The gurus at Makeready channeled the Charleston Renaissance, a time of booming cultural experimentation between the two World Wars, into the creative essence of Emeline. Within walking distance of the historic City Market, the hotel is housed in an antebellum building that served as a grocer, a bank and a DoubleTree. Its newest iteration obliterates its commercial past in favor of artisanal comforts: Think mood lighting by local light designers The Urban Electric Company and a 500-strong vinyl record collection. Fittingly, the 212 rooms and suites feature a Crosley turntable alongside jewel-toned and deep-cushioned furnishings to sink into as your record of choice plays in the background. Several rooms, including the two-story maisonettes, open onto the sun-dappled and jasmine-trellised inner courtyard. Here, the Italian-inspired Frannie & the Fox restaurant specializes in wood-fired fare like seared octopus with carrot puree and burnt-honey-and-pepper-coated Taleggio pizza. Nearby, a cabinet showcases Lowcountry curios such as barnacle-covered sea glass and a turtle shell, while a speakeasy-style cocktail window hidden behind a curtain secretly opens onto the bar, an imaginative trick that would surely make the Charleston Renaissance creatives proud.

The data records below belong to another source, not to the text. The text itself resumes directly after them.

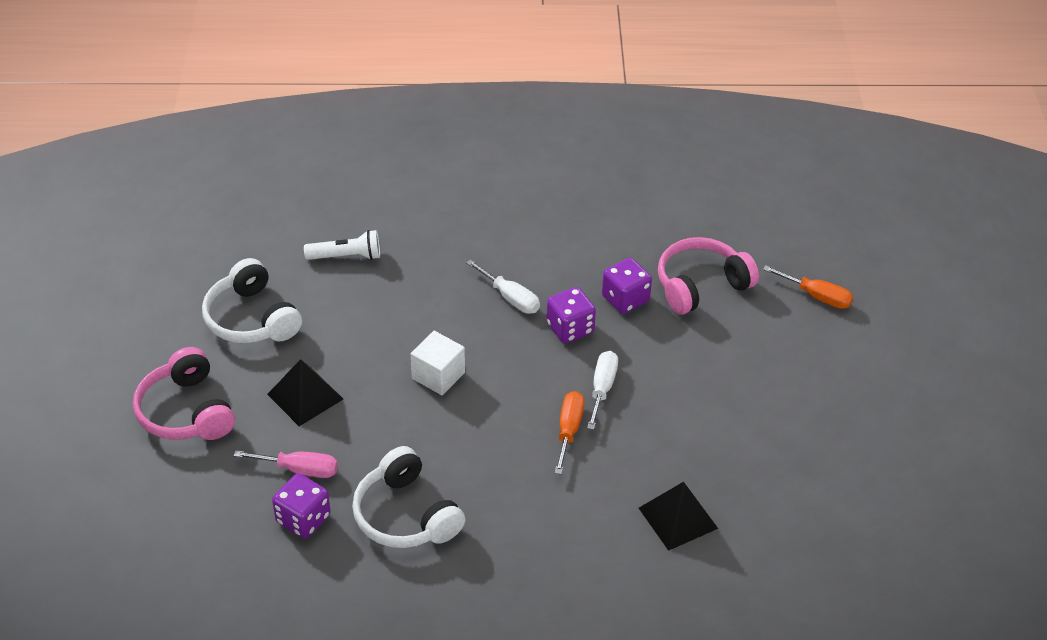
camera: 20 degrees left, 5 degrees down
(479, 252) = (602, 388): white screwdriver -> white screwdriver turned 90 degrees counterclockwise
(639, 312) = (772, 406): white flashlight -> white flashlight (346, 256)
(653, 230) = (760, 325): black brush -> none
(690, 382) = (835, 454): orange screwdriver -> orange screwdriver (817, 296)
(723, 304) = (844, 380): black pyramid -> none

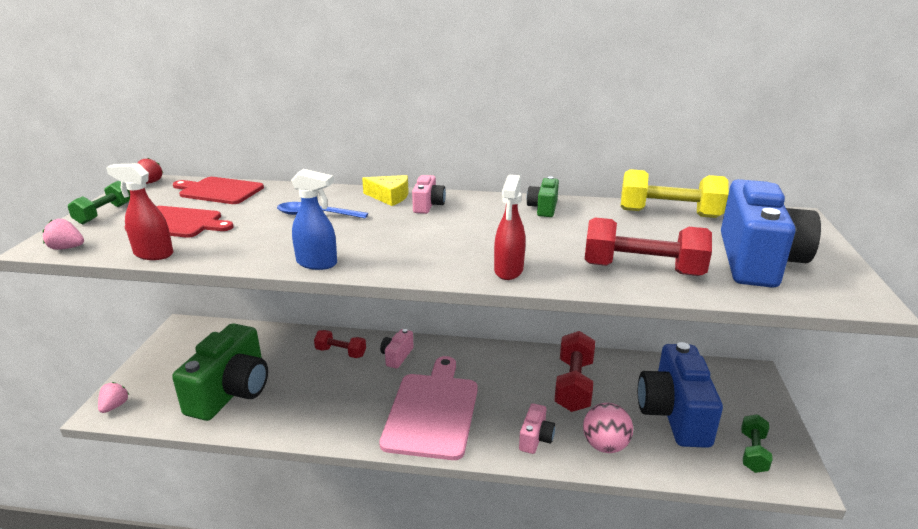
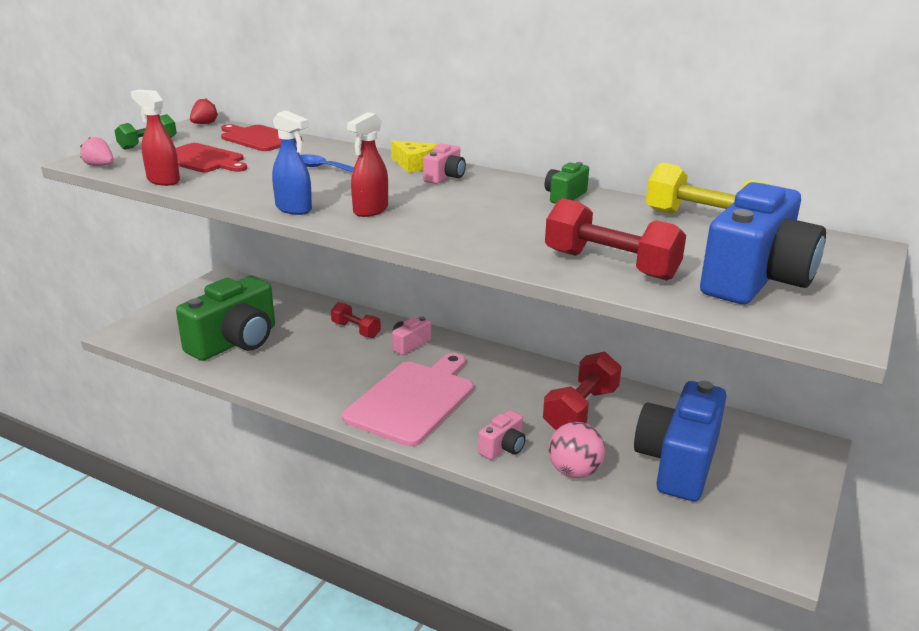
camera: 20 degrees right, 0 degrees up
(114, 406) = (131, 332): pink strawberry -> none
(508, 271) = (467, 243): red spray bottle -> red spray bottle (370, 210)
(753, 452) = (745, 519): green dumbbell -> none

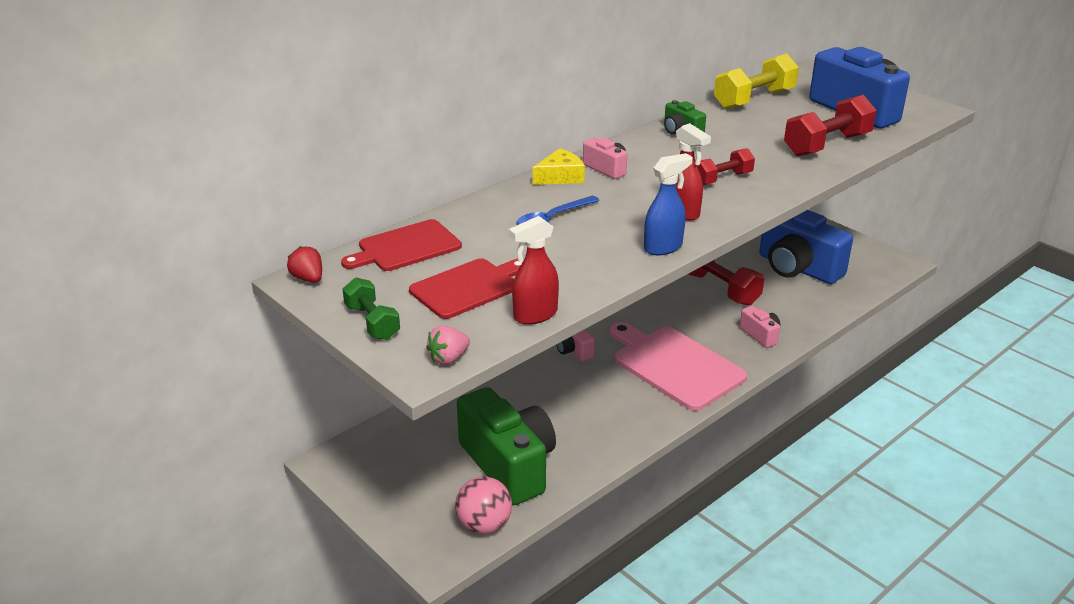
camera: 70 degrees left, 5 degrees up
(356, 330) = (526, 377): red dumbbell -> red dumbbell (722, 179)
(574, 472) = (799, 311): pink ball -> pink ball (484, 525)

Although it has been open for several years, the HarbourView Inn recently underwent an extensive renovation. The hotel is named for the historic wharf it sits across from and the endless harbor vistas its location affords. To rival those views, local interior designer Jenny Keenan replaced dark and heavy furniture across all 52 guest rooms with updated traditional pieces such as turquoise-painted armoires with cane detailing, pale-blue tartan carpets, and soft cream accents. In the second-floor lobby, reminiscent of a Southern home with wooden shutters and ceiling fans, guests can indulge in a nightly wine-and-cheese reception while surveying the lively scene on the pier below. The hotel doesn’t have a restaurant, but the popular Saffron Restaurant & Bakery provides breakfast for guests, who can enjoy the meal in any of the hotel’s public spaces. We recommend the rooftop, where views of the city’s 400 church steeples, accompanied by the sound of their ringing bells, herald a good start to the day.